El primer dato que llama la atención es la enorme distancia entre los países analizados. Mientras Marruecos lidera con una penetración del 92,2%, Bangladés apenas alcanza el 47%. Esto significa que más de la mitad de sus habitantes vive completamente al margen del ecosistema digital, con todo lo que eso implica: menos acceso a información, menos voz pública, menos oportunidades económicas.

Pero incluso en los países con cifras altas, los datos agregados pueden ser engañosos. La brecha urbano-rural aparece en los cinco casos como una fractura persistente. En Marruecos, los hogares rurales dependen casi en exclusiva del móvil para conectarse; en Serbia, apenas el 66% de los hogares rurales tienen un ordenador. En Turquía o Brasil, las grandes ciudades concentran la infraestructura avanzada mientras las periferias quedan rezagadas. La cobertura no es sinónimo de calidad.

A esto hay que añadir dos dimensiones que a menudo quedan fuera del debate: la brecha de género y la lingüística. En Bangladés, el caso más llamativo, solo el 36,9% de los usuarios de redes sociales son mujeres. La tecnología, lejos de ser neutral, reproduce y amplifica desigualdades ya existentes.

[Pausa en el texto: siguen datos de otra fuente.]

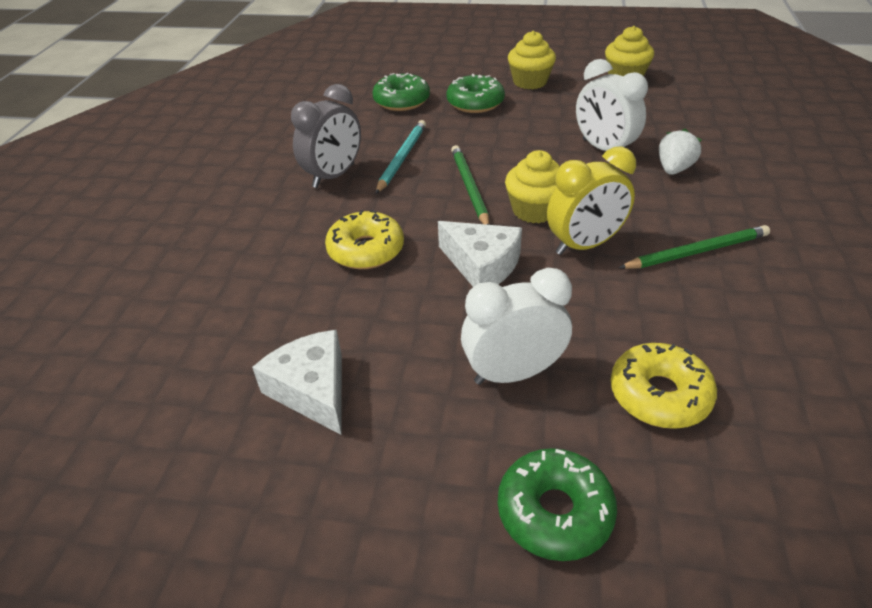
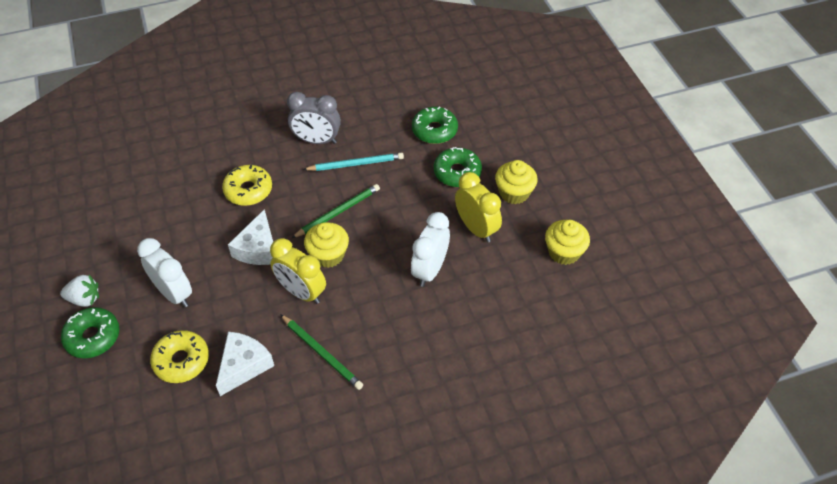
camera: 60 degrees right, 10 degrees up
(312, 389) = (133, 219): white cheese -> white cheese (244, 365)
(563, 111) = (476, 228): none -> yellow clock
(674, 169) = (423, 319): white strawberry -> white strawberry (85, 299)

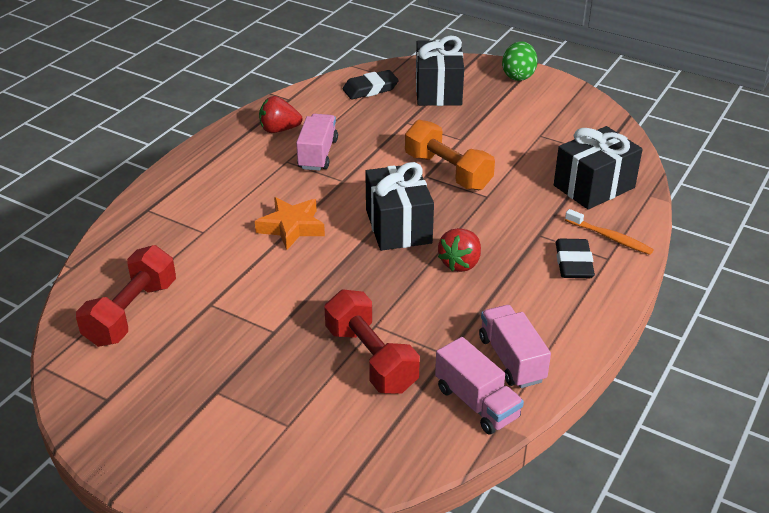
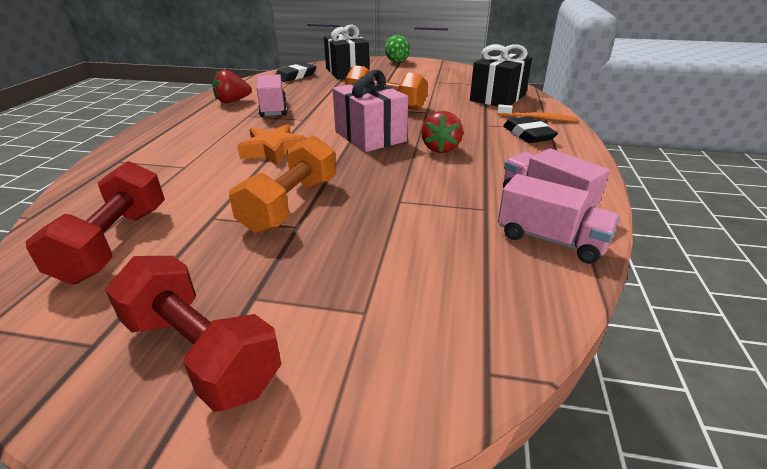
camera: 20 degrees left, 5 degrees down
(279, 306) = (291, 205): none -> orange dumbbell
(371, 358) = (415, 227): red dumbbell -> red dumbbell (201, 352)
(398, 226) = (370, 136): black gift -> pink gift

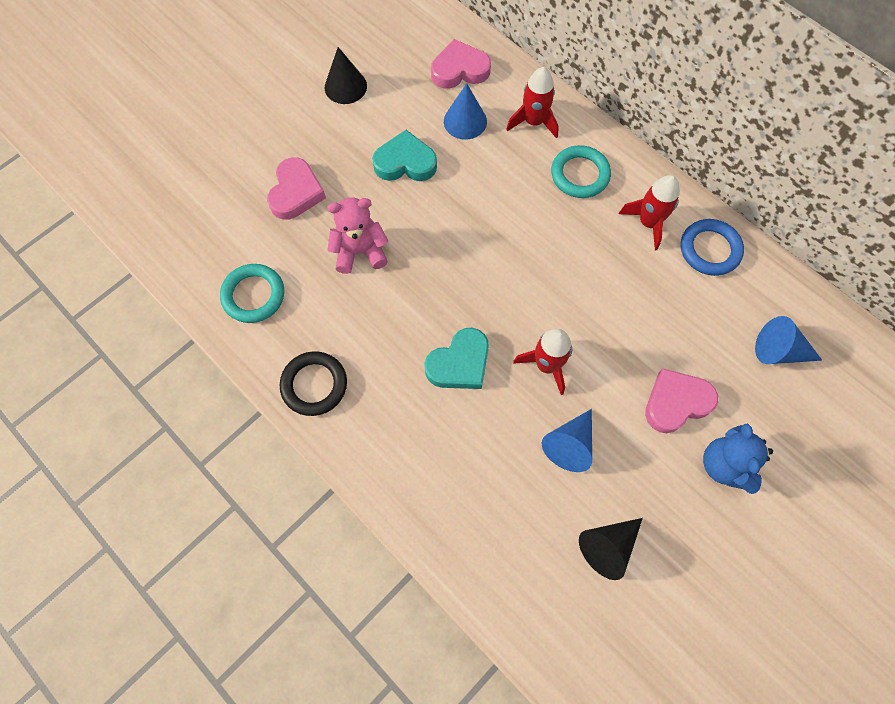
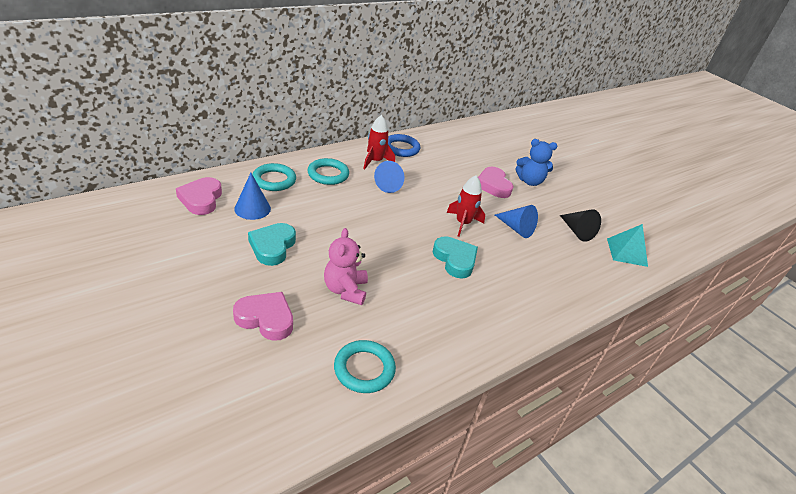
camera: 85 degrees left, 30 degrees down
(314, 385) = (460, 342): black ring -> none
(345, 86) = (167, 263): black cone -> none
(533, 122) = (274, 180): red rocket -> turquoise ring
(586, 634) = (626, 252): none -> turquoise pyramid
(779, 351) = (468, 148): blue cone -> blue cone (391, 184)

Y el idioma hace lo mismo: si no dominas el inglés, el internet global te cierra muchas puertas. El bengalí, el turco o el árabe te permiten navegar en burbujas locales, pero no integrarte plenamente en los flujos de conocimiento y economía globales.

Lo que hace especialmente interesante este análisis desde una perspectiva periodística y de opinión pública es su impacto en los movimientos sociales. Las plataformas digitales han demostrado ser herramientas poderosas de movilización, como muestran las protestas estudiantiles en Bangladés o las manifestaciones en Serbia. Sin embargo, cuando el activismo digital está protagonizado casi en exclusiva por jóvenes urbanos con acceso y competencias digitales, corre el riesgo de convertirse en el altavoz de una minoría, no de una sociedad.

La conclusión que se extrae es incómoda pero necesaria: la verdadera frontera tecnológica no está en los cables ni en las antenas, sino en quién puede usar esa conectividad para tener voz, para informarse y para participar. Mientras esa pregunta siga teniendo respuestas tan desiguales, la promesa de una esfera pública global e inclusiva seguirá siendo, por ahora, más aspiración que realidad.